[[ RECORDS SHOWN open ]]

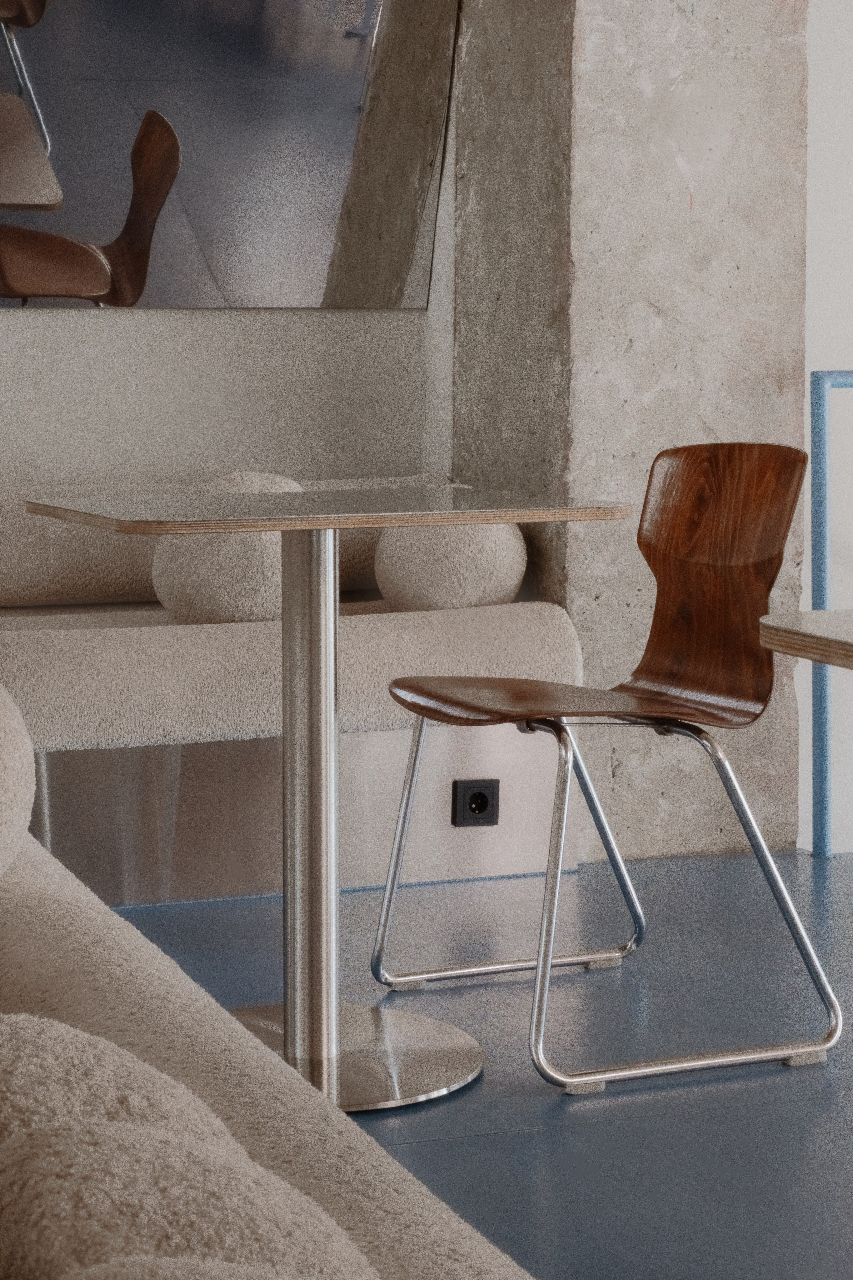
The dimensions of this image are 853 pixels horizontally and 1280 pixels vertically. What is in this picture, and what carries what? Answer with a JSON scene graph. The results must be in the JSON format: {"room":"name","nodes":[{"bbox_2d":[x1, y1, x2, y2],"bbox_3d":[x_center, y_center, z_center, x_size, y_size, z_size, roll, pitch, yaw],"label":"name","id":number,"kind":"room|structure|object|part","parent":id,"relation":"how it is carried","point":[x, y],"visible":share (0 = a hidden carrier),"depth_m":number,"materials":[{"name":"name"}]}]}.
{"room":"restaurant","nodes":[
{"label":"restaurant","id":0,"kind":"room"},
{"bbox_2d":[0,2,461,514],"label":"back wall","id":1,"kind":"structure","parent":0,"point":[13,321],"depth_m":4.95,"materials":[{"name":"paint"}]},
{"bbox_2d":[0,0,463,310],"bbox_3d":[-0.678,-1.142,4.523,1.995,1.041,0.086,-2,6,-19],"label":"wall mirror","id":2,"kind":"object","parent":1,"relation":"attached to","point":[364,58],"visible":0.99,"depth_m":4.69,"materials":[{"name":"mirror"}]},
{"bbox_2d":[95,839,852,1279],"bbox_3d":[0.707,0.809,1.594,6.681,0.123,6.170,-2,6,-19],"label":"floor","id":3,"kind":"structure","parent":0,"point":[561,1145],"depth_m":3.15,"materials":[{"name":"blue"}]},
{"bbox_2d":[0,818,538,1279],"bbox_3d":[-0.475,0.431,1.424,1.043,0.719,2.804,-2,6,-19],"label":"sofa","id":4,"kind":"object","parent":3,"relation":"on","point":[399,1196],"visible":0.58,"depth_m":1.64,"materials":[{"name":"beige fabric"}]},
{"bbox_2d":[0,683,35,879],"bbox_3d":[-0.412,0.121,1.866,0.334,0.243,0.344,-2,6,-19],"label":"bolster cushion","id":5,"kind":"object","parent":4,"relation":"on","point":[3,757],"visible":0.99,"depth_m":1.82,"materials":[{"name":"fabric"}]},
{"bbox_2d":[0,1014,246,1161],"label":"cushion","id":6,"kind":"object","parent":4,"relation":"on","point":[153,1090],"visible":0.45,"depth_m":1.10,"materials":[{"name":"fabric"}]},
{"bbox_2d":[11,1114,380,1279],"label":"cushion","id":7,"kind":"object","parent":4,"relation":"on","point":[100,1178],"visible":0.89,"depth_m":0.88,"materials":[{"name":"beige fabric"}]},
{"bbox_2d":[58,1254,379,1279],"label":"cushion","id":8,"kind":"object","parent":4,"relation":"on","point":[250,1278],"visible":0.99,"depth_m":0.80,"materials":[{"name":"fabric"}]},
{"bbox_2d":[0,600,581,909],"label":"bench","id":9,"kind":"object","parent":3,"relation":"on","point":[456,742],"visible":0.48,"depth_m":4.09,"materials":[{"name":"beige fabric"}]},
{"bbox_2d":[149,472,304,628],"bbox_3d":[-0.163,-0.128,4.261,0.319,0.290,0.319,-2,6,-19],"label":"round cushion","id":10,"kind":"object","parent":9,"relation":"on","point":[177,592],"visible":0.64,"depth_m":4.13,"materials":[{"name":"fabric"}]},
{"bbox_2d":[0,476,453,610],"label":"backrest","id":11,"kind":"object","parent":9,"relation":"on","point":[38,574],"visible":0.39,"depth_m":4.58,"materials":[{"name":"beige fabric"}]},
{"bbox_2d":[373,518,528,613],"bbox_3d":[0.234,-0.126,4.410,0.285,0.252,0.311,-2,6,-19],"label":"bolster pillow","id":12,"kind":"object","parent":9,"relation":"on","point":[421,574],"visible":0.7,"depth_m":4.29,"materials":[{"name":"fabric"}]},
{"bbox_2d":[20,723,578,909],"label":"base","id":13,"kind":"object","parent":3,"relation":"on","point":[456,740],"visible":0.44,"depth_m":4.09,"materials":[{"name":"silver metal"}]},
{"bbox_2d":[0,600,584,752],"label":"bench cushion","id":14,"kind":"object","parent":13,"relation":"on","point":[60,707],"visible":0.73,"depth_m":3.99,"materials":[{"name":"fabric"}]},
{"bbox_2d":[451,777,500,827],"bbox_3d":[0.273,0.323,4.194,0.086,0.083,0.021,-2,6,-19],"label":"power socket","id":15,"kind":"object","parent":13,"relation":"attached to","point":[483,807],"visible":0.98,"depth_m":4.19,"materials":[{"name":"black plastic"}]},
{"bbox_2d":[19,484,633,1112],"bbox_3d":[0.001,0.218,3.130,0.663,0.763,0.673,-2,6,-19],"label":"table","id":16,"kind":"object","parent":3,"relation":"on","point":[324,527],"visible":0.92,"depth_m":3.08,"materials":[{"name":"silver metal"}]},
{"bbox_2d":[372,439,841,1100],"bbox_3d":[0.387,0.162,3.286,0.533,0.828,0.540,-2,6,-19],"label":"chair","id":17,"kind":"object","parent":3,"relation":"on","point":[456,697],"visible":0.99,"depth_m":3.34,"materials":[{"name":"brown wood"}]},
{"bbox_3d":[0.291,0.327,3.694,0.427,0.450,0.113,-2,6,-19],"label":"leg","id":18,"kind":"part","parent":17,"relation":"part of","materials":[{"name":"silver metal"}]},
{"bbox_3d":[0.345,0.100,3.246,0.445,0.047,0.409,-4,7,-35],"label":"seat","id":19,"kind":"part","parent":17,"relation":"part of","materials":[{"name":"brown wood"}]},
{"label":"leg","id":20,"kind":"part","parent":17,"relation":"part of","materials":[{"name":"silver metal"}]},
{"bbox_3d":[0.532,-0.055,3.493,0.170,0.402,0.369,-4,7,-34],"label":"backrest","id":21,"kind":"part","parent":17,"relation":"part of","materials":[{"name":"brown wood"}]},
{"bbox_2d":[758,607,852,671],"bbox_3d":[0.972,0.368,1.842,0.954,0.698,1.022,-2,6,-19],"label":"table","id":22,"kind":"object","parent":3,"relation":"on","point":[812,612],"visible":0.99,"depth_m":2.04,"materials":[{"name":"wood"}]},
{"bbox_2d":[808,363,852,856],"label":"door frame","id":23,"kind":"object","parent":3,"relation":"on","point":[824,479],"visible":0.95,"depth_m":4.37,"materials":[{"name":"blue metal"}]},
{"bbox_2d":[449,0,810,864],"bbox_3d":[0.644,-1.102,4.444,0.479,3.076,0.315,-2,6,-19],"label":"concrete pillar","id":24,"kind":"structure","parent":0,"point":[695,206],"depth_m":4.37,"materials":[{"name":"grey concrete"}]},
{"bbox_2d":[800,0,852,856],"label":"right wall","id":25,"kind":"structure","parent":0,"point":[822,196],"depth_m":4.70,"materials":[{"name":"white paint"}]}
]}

[[ RECORDS SHOWN closed ]]

• PROBLEM TO SOLVE
Return every entry above word for word, and include no images.

• SOLUTION TO THIS PROBLEM
The dimensions of this image are 853 pixels horizontally and 1280 pixels vertically. What is in this picture, and what carries what? Answer with a JSON scene graph. The results must be in the JSON format: {"room":"name","nodes":[{"bbox_2d":[x1, y1, x2, y2],"bbox_3d":[x_center, y_center, z_center, x_size, y_size, z_size, roll, pitch, yaw],"label":"name","id":number,"kind":"room|structure|object|part","parent":id,"relation":"how it is carried","point":[x, y],"visible":share (0 = a hidden carrier),"depth_m":number,"materials":[{"name":"name"}]}]}.
{"room":"restaurant","nodes":[
{"label":"restaurant","id":0,"kind":"room"},
{"bbox_2d":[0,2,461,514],"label":"back wall","id":1,"kind":"structure","parent":0,"point":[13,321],"depth_m":4.95,"materials":[{"name":"paint"}]},
{"bbox_2d":[0,0,463,310],"bbox_3d":[-0.678,-1.142,4.523,1.995,1.041,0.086,-2,6,-19],"label":"wall mirror","id":2,"kind":"object","parent":1,"relation":"attached to","point":[364,58],"visible":0.99,"depth_m":4.69,"materials":[{"name":"mirror"}]},
{"bbox_2d":[95,839,852,1279],"bbox_3d":[0.707,0.809,1.594,6.681,0.123,6.170,-2,6,-19],"label":"floor","id":3,"kind":"structure","parent":0,"point":[561,1145],"depth_m":3.15,"materials":[{"name":"blue"}]},
{"bbox_2d":[0,818,538,1279],"bbox_3d":[-0.475,0.431,1.424,1.043,0.719,2.804,-2,6,-19],"label":"sofa","id":4,"kind":"object","parent":3,"relation":"on","point":[399,1196],"visible":0.58,"depth_m":1.64,"materials":[{"name":"beige fabric"}]},
{"bbox_2d":[0,683,35,879],"bbox_3d":[-0.412,0.121,1.866,0.334,0.243,0.344,-2,6,-19],"label":"bolster cushion","id":5,"kind":"object","parent":4,"relation":"on","point":[3,757],"visible":0.99,"depth_m":1.82,"materials":[{"name":"fabric"}]},
{"bbox_2d":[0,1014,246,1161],"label":"cushion","id":6,"kind":"object","parent":4,"relation":"on","point":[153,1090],"visible":0.45,"depth_m":1.10,"materials":[{"name":"fabric"}]},
{"bbox_2d":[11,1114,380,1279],"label":"cushion","id":7,"kind":"object","parent":4,"relation":"on","point":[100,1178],"visible":0.89,"depth_m":0.88,"materials":[{"name":"beige fabric"}]},
{"bbox_2d":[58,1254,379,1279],"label":"cushion","id":8,"kind":"object","parent":4,"relation":"on","point":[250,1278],"visible":0.99,"depth_m":0.80,"materials":[{"name":"fabric"}]},
{"bbox_2d":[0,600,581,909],"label":"bench","id":9,"kind":"object","parent":3,"relation":"on","point":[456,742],"visible":0.48,"depth_m":4.09,"materials":[{"name":"beige fabric"}]},
{"bbox_2d":[149,472,304,628],"bbox_3d":[-0.163,-0.128,4.261,0.319,0.290,0.319,-2,6,-19],"label":"round cushion","id":10,"kind":"object","parent":9,"relation":"on","point":[177,592],"visible":0.64,"depth_m":4.13,"materials":[{"name":"fabric"}]},
{"bbox_2d":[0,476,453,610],"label":"backrest","id":11,"kind":"object","parent":9,"relation":"on","point":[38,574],"visible":0.39,"depth_m":4.58,"materials":[{"name":"beige fabric"}]},
{"bbox_2d":[373,518,528,613],"bbox_3d":[0.234,-0.126,4.410,0.285,0.252,0.311,-2,6,-19],"label":"bolster pillow","id":12,"kind":"object","parent":9,"relation":"on","point":[421,574],"visible":0.7,"depth_m":4.29,"materials":[{"name":"fabric"}]},
{"bbox_2d":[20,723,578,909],"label":"base","id":13,"kind":"object","parent":3,"relation":"on","point":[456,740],"visible":0.44,"depth_m":4.09,"materials":[{"name":"silver metal"}]},
{"bbox_2d":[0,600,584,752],"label":"bench cushion","id":14,"kind":"object","parent":13,"relation":"on","point":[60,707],"visible":0.73,"depth_m":3.99,"materials":[{"name":"fabric"}]},
{"bbox_2d":[451,777,500,827],"bbox_3d":[0.273,0.323,4.194,0.086,0.083,0.021,-2,6,-19],"label":"power socket","id":15,"kind":"object","parent":13,"relation":"attached to","point":[483,807],"visible":0.98,"depth_m":4.19,"materials":[{"name":"black plastic"}]},
{"bbox_2d":[19,484,633,1112],"bbox_3d":[0.001,0.218,3.130,0.663,0.763,0.673,-2,6,-19],"label":"table","id":16,"kind":"object","parent":3,"relation":"on","point":[324,527],"visible":0.92,"depth_m":3.08,"materials":[{"name":"silver metal"}]},
{"bbox_2d":[372,439,841,1100],"bbox_3d":[0.387,0.162,3.286,0.533,0.828,0.540,-2,6,-19],"label":"chair","id":17,"kind":"object","parent":3,"relation":"on","point":[456,697],"visible":0.99,"depth_m":3.34,"materials":[{"name":"brown wood"}]},
{"bbox_3d":[0.291,0.327,3.694,0.427,0.450,0.113,-2,6,-19],"label":"leg","id":18,"kind":"part","parent":17,"relation":"part of","materials":[{"name":"silver metal"}]},
{"bbox_3d":[0.345,0.100,3.246,0.445,0.047,0.409,-4,7,-35],"label":"seat","id":19,"kind":"part","parent":17,"relation":"part of","materials":[{"name":"brown wood"}]},
{"label":"leg","id":20,"kind":"part","parent":17,"relation":"part of","materials":[{"name":"silver metal"}]},
{"bbox_3d":[0.532,-0.055,3.493,0.170,0.402,0.369,-4,7,-34],"label":"backrest","id":21,"kind":"part","parent":17,"relation":"part of","materials":[{"name":"brown wood"}]},
{"bbox_2d":[758,607,852,671],"bbox_3d":[0.972,0.368,1.842,0.954,0.698,1.022,-2,6,-19],"label":"table","id":22,"kind":"object","parent":3,"relation":"on","point":[812,612],"visible":0.99,"depth_m":2.04,"materials":[{"name":"wood"}]},
{"bbox_2d":[808,363,852,856],"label":"door frame","id":23,"kind":"object","parent":3,"relation":"on","point":[824,479],"visible":0.95,"depth_m":4.37,"materials":[{"name":"blue metal"}]},
{"bbox_2d":[449,0,810,864],"bbox_3d":[0.644,-1.102,4.444,0.479,3.076,0.315,-2,6,-19],"label":"concrete pillar","id":24,"kind":"structure","parent":0,"point":[695,206],"depth_m":4.37,"materials":[{"name":"grey concrete"}]},
{"bbox_2d":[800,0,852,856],"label":"right wall","id":25,"kind":"structure","parent":0,"point":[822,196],"depth_m":4.70,"materials":[{"name":"white paint"}]}
]}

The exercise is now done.